Passage for review:
::::

Nicholas Nethercote [inactive]

Assignee

Comment 28

•

10 years ago

The JS engine has used this exact strategy for allocating object slots for years.

Nathan Froyd [:froydnj]

Comment 29

•

10 years ago

(In reply to Nicholas Nethercote [:njn] from comment #28)
> The JS engine has used this exact strategy for allocating object slots for
> years.

One thinks that the number of slots in JS objects and the typical size of nsTArrays might not be comparable.  Though I guess judging by comment 9, "object slots" can be properly read as "array elements"?

Emanuel Hoogeveen [:ehoogeveen]

Comment 30

•

10 years ago

jemalloc rounds all huge allocations up to the nearest MiB, so it would be nice if you could take advantage of the full allocated size. All huge allocations are also MiB aligned, so I don't see that causing any problems. It's more a tradeoff between moving the data around over and over again if you grow by fixed increments (say an MiB each time), or failing to allocate because you grew by too much. Perhaps you could have a fallback path where if growing by 1.125 times fails, you try again with the exact amount rounded up to the nearest MiB.

Nicholas Nethercote [inactive]

Assignee

Comment 31

•

10 years ago

> One thinks that the number of slots in JS objects and the typical size of
> nsTArrays might not be comparable.

::::

Record excerpts:
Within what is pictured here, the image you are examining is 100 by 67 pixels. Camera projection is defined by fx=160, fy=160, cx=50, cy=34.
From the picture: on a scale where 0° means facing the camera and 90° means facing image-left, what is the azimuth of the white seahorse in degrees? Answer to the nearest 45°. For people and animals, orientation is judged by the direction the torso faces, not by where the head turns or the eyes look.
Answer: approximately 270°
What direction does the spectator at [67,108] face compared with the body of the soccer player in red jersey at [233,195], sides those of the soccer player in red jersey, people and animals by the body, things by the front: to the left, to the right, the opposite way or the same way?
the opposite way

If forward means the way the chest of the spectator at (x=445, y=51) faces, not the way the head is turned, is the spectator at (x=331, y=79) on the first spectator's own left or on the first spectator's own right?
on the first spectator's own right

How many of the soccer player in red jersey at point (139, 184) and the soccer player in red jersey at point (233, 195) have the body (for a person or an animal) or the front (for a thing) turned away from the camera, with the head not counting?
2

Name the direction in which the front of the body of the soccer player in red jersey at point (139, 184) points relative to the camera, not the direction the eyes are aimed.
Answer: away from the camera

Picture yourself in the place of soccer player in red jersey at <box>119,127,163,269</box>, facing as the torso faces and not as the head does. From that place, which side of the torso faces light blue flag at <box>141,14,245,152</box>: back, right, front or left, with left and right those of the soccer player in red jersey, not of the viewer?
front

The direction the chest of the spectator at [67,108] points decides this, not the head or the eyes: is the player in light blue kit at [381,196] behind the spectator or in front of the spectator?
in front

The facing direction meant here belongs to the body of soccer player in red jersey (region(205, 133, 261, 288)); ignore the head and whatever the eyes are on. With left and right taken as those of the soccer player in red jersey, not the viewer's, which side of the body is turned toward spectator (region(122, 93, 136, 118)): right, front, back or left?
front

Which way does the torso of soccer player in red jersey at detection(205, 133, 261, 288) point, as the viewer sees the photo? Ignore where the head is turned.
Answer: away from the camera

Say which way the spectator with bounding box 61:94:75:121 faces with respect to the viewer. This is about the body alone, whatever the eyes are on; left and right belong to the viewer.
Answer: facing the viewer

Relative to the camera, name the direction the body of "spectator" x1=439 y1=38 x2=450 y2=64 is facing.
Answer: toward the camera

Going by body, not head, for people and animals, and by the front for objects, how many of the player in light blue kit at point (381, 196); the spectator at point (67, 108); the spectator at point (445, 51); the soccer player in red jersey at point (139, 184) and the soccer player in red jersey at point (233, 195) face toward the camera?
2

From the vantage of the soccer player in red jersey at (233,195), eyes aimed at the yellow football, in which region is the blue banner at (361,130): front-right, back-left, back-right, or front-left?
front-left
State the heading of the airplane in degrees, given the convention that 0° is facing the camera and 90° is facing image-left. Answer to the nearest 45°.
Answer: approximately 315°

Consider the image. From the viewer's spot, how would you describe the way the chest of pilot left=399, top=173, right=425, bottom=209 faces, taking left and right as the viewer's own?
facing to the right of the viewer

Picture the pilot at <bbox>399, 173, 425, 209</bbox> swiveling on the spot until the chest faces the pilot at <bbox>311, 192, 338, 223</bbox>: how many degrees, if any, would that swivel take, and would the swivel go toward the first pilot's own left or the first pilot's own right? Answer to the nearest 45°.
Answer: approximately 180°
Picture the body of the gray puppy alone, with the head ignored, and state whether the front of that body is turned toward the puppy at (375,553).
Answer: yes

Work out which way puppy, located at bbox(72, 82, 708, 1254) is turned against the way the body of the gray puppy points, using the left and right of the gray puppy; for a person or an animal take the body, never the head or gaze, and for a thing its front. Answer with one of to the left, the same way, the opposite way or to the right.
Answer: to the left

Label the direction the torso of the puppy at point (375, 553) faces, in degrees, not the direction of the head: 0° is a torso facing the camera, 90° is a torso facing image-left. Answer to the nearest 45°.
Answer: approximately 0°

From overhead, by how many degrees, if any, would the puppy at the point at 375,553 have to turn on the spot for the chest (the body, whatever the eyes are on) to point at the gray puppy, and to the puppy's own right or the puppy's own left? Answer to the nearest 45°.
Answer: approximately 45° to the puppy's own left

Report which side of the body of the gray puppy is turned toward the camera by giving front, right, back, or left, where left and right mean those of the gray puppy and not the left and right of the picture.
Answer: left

::::

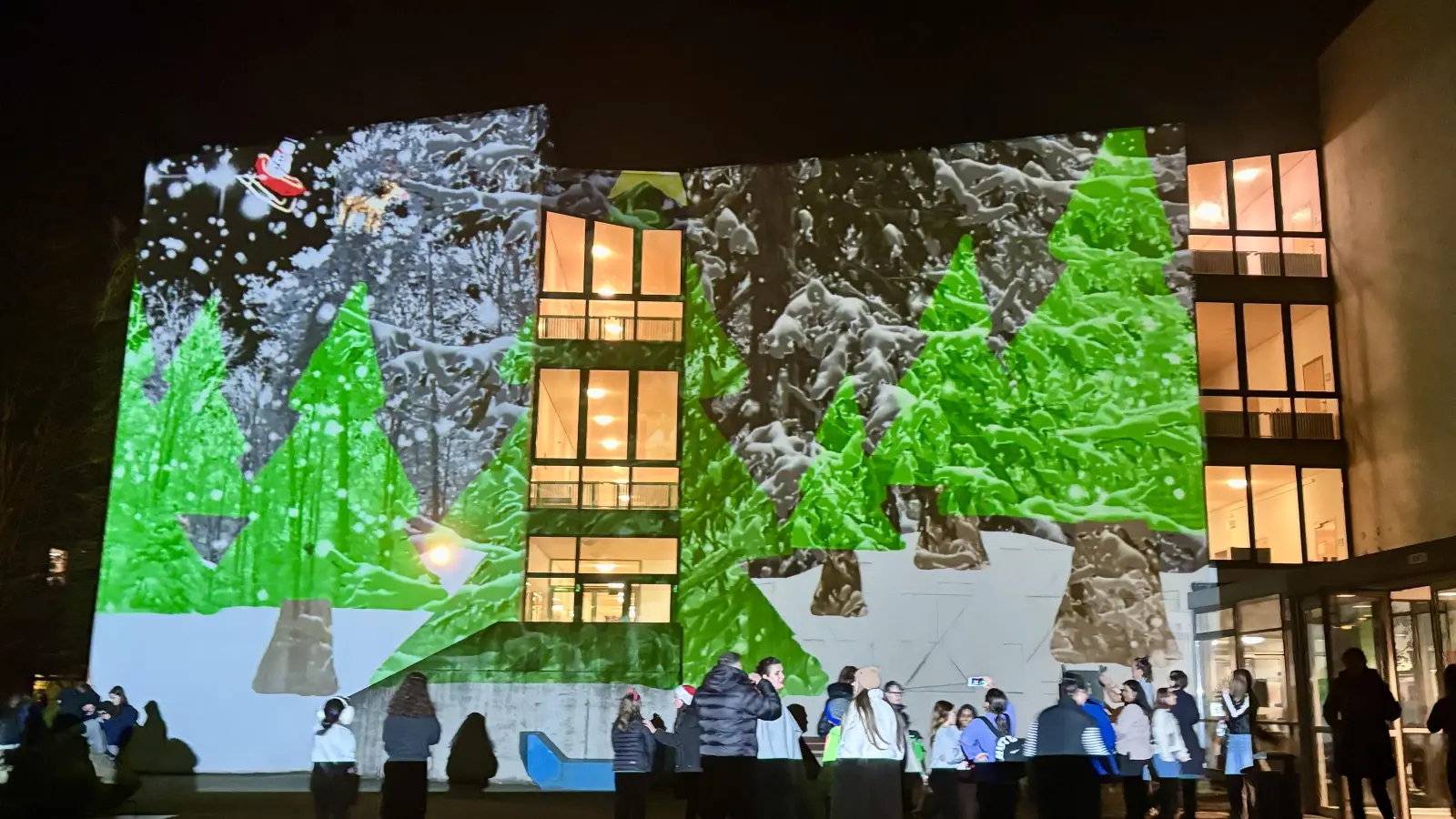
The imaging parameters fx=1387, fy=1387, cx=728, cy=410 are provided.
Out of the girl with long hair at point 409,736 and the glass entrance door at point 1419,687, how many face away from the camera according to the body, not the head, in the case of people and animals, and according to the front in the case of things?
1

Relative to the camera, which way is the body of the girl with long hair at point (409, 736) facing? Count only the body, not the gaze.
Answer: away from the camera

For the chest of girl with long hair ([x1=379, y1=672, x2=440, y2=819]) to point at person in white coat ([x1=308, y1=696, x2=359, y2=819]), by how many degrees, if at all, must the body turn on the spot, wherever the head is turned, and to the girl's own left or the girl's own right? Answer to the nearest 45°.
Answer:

::::

Questions to answer:
1 – Substitute "large allocations" for "huge allocations" in the discussion of array allocation strategy above, starting at the words "Emanuel Hoogeveen [:ehoogeveen]" and stopping after "the nearest MiB.".
2 – Proceed with the discussion of array allocation strategy above, starting right after its final sentence.

Results for each task:
1 –
Emanuel Hoogeveen [:ehoogeveen]

Comment 30

•

10 years ago

jemalloc rounds all large allocations up to the nearest MiB, so it would be nice if you could take advantage of the full allocated size. All large allocations are also MiB aligned, so I don't see that causing any problems. It's more a tradeoff between moving the data around over and over again if you grow by fixed increments (say an MiB each time), or failing to allocate because you grew by too much. Perhaps you could have a fallback path where if growing by 1.125 times fails, you try again with the exact amount rounded up to the nearest MiB.

2 –
JS object slots are 8 bytes each, and the slower growth starts at 1 million slots, i.e. 8 MiB. So the behaviour is the same. Indeed, that's why I chose 8 MiB as the threshold for the slower growth in this patch.

Or maybe you're talking about typical sizes. In my experience they're both generally power-law-ish: many small buffers, a few large ones.

> jemalloc rounds all huge allocations up to the nearest MiB, so it would be
> nice if you could take advantage of the full allocated size.

mozjemalloc is set up so that huge allocations round up to the nearest MiB in terms of virtual address space, but round up to the nearest page size in terms of committed space. So the page-sized rounding (which was already present) is there to optimize for committed space. But I am happy to change it to MiB rounding to optimize for virtual address space.

Finally, every other class with a growable buffer that I can think of in Mozilla code uses a doubling strategy: pldhash, JS::HashTable, mozilla::Vector, JSString, nsString, and XDRBuffer. Oh and pdf.js uses it in various places with typed arrays (which unlike vanilla JS arrays are fixed length so you have to handle growth yourself). It's not a radical technique.

Nicholas Nethercote [inactive]

Assignee

Updated

•

10 years ago

Attachment #8470650 - Attachment is obsolete: true

Nicholas Nethercote [inactive]

Assignee

Comment 32

•

10 years ago

Try looks good: https://treeherder.mozilla.org/ui/#/jobs?repo=try&revision=e79cdf6885b5

Emanuel Hoogeveen [:ehoogeveen]

Comment 33

•

10 years ago

(In reply to Nicholas Nethercote [:njn] from comment #31)
> mozjemalloc is set up so that huge allocations round up to the nearest MiB
> in terms of virtual address space, but round up to the nearest page size in
> terms of committed space. So the page-sized rounding (which was already
> present) is there to optimize for committed space. But I am happy to change
> it to MiB rounding to optimize for virtual address space.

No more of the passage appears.